__Request__: Only the lines from the one with "Schiavonea. La solidarietà di CG" to the end of the data below should be given again, exactly as written.

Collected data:
════════

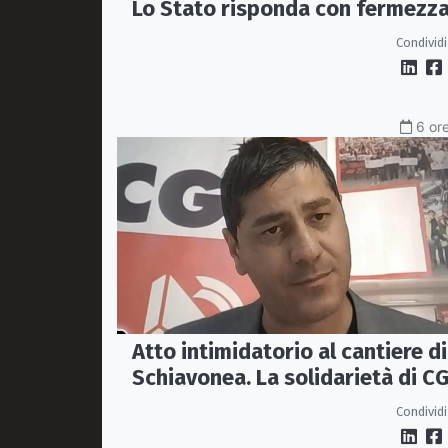
Lo Stato risponda con fermezz
Condividi
6 ore
Atto intimidatorio al cantiere di
Schiavonea. La solidarietà di CG
e Fillea a Roberto Rugna
Condividi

════════

__Answer__:
Schiavonea. La solidarietà di CG
e Fillea a Roberto Rugna
Condividi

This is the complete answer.